Missing space from HTML Body text

We are seeing an issue in HTML bodies where a space is missing in the extracted text after underlined words. “For example this” becomes “For examplethis” if example was an underlined word in the original email.

So far we have observed this is in msg, eml, and mht formats, but we have not seen it occurring for any other HTML tags like bold or italics.

Attached archive has a picture of the output, and the files used to create the output.

Sample code for text fetching

if(mailMessage.isBodyHtml()) {
    return mailMessage.getHtmlBodyText(true)
}

space_issue.zip (144.9 KB)

We are seeing this in java v24.8

@cbruner

It seems you are encountering an issue where a space is missing in the extracted text after underlined words when processing HTML bodies in email formats like MSG, EML, and MHT. This can be particularly problematic when the underlined text is followed by other text, resulting in concatenated words.

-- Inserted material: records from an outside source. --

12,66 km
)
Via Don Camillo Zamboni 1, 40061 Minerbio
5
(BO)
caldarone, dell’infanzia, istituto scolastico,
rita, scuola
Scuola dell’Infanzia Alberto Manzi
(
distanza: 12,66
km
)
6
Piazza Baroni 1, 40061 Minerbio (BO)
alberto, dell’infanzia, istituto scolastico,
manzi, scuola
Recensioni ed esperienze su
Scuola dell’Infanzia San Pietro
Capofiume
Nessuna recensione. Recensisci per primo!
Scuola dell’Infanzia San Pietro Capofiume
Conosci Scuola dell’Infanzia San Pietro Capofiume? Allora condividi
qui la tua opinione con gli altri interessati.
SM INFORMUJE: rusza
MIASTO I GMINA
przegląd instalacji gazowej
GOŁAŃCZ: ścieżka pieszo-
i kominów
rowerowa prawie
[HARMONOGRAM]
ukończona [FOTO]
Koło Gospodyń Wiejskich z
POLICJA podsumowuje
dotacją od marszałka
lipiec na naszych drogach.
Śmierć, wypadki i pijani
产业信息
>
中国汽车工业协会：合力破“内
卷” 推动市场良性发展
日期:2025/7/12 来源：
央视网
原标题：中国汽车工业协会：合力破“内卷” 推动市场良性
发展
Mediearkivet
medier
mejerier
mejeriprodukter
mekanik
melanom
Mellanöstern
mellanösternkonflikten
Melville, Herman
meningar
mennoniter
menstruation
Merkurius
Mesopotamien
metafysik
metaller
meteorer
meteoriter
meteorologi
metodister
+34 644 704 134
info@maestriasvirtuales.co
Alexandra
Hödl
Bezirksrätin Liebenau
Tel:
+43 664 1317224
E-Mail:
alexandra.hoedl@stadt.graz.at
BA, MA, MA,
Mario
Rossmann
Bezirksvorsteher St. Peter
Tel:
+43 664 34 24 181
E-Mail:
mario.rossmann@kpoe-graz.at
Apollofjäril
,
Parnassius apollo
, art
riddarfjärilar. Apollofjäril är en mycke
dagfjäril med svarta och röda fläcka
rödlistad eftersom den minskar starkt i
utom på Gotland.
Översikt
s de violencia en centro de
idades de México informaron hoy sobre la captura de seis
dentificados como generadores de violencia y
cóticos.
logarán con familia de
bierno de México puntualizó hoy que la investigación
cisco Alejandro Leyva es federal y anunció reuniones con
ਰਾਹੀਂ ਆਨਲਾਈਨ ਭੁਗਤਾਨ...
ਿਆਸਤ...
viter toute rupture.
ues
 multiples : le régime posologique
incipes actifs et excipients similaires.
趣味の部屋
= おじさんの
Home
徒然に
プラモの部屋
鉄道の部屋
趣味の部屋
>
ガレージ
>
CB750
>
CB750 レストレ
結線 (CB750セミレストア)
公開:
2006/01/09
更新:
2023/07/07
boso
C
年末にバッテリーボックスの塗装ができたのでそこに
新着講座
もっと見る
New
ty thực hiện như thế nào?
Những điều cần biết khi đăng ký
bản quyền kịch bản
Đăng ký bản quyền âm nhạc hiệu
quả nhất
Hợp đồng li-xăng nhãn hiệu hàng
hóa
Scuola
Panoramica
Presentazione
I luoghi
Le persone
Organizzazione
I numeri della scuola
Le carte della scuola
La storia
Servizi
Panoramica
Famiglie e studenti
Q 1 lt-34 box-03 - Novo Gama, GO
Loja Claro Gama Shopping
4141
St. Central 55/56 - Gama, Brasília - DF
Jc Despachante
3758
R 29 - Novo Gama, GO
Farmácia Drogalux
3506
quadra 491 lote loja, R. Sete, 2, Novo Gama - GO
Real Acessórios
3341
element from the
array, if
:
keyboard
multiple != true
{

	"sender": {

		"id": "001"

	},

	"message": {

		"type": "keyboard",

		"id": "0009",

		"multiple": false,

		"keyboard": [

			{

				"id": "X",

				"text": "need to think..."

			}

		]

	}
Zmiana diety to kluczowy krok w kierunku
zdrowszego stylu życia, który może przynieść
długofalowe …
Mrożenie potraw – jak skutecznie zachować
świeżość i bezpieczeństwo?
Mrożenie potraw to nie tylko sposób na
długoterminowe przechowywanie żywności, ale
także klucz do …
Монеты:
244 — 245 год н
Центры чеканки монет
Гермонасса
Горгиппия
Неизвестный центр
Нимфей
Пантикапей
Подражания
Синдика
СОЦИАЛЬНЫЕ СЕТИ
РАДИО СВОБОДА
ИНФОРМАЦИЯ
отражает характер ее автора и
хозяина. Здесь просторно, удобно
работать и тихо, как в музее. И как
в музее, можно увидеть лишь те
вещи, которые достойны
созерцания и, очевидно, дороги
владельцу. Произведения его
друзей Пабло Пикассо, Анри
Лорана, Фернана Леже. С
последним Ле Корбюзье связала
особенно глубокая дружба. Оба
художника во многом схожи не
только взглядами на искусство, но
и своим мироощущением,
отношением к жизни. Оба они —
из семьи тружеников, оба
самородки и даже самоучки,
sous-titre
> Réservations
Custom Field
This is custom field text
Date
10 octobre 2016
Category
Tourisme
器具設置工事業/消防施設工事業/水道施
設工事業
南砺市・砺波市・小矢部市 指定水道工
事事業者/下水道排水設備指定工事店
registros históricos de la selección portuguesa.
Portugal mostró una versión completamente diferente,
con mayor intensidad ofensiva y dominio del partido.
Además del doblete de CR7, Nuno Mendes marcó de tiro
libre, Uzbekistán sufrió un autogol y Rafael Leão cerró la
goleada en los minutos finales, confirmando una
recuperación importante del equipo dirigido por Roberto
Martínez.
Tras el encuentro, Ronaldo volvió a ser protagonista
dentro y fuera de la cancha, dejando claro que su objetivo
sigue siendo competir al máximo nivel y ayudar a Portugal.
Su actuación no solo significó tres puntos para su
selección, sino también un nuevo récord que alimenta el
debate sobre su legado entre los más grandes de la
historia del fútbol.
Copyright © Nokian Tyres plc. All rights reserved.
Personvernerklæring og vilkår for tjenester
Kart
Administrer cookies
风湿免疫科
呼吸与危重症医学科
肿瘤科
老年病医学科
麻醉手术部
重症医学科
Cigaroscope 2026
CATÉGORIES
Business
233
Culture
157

While the specific issue you are facing is not directly addressed in the available documentation, it is important to note that when converting HTML content to plain text, certain HTML elements may not be handled consistently. For instance, while underlined text may not preserve spaces correctly, other formatting such as bold or italics might not exhibit the same problem.

To troubleshoot this issue, you might consider the following approaches:

  1. Post-Processing the Extracted Text: After extracting the plain text, you could implement a post-processing step to check for instances where a word is immediately followed by another word without a space. You can insert a space in such cases based on your specific requirements.

  2. Using Aspose.Words for Enhanced Handling: If you are not already using it, consider leveraging Aspose.Words in conjunction with Aspose.Email. Aspose.Words is designed to handle complex HTML structures and may provide better results when converting HTML to plain text.

Here’s a simple example of how you might implement a post-processing step in your code:

string htmlBodyText = mailMessage.getHtmlBodyText(true);
string processedText = Regex.Replace(htmlBodyText, @"(\w)(?=\w)", "$1 "); // Adds space between concatenated words
return processedText;

This code uses a regular expression to find instances where a word character is immediately followed by another word character and inserts a space between them.

If the problem persists, consider reaching out to the Aspose support community or checking for updates in the library that might address this specific issue.

Sources:
[1]: C# Technique - Converting HTML Body to Plain Text - Aspose

Hello @cbruner,

The issue could be related to the behavior of the getHtmlBodyText method. We will investigate the issue and will respond to you soon.

@cbruner
We have opened the following new ticket(s) in our internal issue tracking system and will deliver their fixes according to the terms mentioned in Free Support Policies.

Issue ID(s): EMAILJAVA-35314

You can obtain Paid Support Services if you need support on a priority basis, along with the direct access to our Paid Support management team.

After the 24.8.1 hotfix we are still seeing related issues with MHT files, attached screenshot, the same sample data from original post can be used to reproduce. On the left is the original native text, and the right is the extracted. “document with” became “doc=umentwith”.

mht_space.jpg (44.6 KB)

Hello @cbruner ,

We have re-run the tests and were unable to reproduce the error.
Please provide a code sample that demonstrates the issue.

String fileName = "space_issue.msg";

MailMessage mailMessage = MailMessage.load(fileName);
if (mailMessage.isBodyHtml()) {
    Assert.assertTrue(contains(mailMessage.getHtmlBodyText(true), "underline contained"));
}
System.out.println(mailMessage.getHtmlBodyText(true));
mailMessage.save("space_issue_out.mhtml", SaveOptions.getDefaultMhtml());
mailMessage.save("space_issue_out.eml");

output text:

Here is a document with an underline contained within
Here is a document with italics text
Here is a document with bold text
Here is a document with a strikethrough text

space_issue_out.eml.png (3.4 KB)
space_issue_out.mhtml.png (2.7 KB)

It looks like there are some file issues around “document with” that may not be avoidable, however “strikethroughtext” occurs now in both mht and eml formats similar to the original bug with underlines. This occurs in the aspose-email-24.8.0.1-jdk16.jar hotfix version we received, prior versions only had the underline bug.

Sample code below tested with the .mht file, debugger screenshots attached.

HtmlLoadOptions options = new HtmlLoadOptions();
try(MailMessage m1 = MailMessage.load(filePath); MailMessage m2 = MailMessage.load(filePath, options))
{
    var m1Body = m1.getHtmlBodyText(true);
    var m2Body = m2.getHtmlBodyText(true);
}

mthBodies.png (45.6 KB)

@cbruner ,

We have reproduced the issue with the code you provided. We are currently working on a solution.